● ABOUT THIS EXERCISE
Your task is to find every line in the records that holds the string "Shows" and copy it.

● THE DATA

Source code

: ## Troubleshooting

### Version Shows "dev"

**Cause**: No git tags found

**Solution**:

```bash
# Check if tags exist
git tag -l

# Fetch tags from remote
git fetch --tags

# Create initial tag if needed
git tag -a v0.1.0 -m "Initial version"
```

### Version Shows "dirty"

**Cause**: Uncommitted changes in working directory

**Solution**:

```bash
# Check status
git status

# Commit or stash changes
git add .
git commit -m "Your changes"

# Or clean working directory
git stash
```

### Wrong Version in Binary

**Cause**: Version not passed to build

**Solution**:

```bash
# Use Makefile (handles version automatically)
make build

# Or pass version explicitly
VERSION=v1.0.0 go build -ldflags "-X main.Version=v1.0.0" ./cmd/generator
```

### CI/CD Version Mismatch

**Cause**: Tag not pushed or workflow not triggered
---
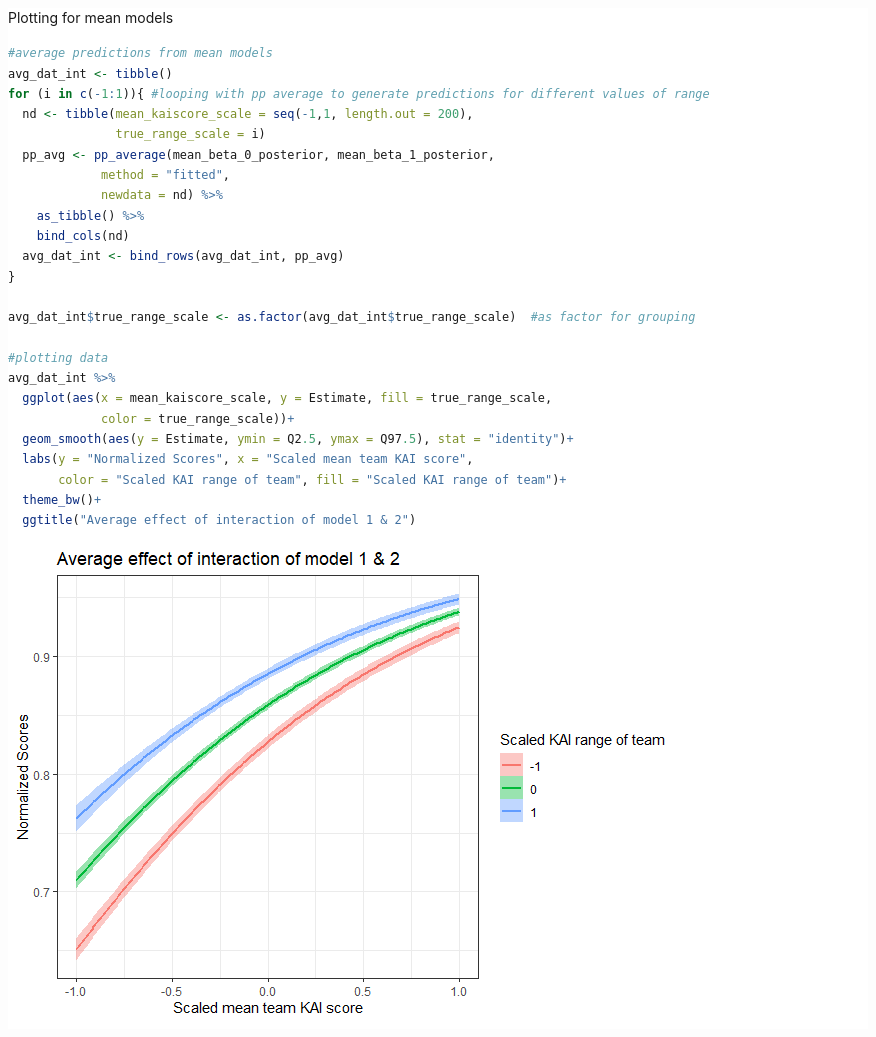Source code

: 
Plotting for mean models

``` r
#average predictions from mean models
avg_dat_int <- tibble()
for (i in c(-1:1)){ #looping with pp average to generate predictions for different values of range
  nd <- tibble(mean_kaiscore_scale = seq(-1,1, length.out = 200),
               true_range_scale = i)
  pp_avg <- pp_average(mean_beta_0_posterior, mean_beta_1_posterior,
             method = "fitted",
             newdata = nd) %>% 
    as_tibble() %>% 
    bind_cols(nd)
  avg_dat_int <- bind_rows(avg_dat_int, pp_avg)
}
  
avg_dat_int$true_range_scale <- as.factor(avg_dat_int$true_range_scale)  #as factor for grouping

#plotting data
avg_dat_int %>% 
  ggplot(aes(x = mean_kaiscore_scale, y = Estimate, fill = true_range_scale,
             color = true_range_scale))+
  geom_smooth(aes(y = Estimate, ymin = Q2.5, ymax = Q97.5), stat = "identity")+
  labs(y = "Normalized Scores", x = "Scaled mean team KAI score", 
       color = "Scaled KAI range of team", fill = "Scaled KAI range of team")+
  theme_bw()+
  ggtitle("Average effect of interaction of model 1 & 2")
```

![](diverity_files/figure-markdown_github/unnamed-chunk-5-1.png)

● ANSWER BELOW
### Version Shows "dev"
### Version Shows "dirty"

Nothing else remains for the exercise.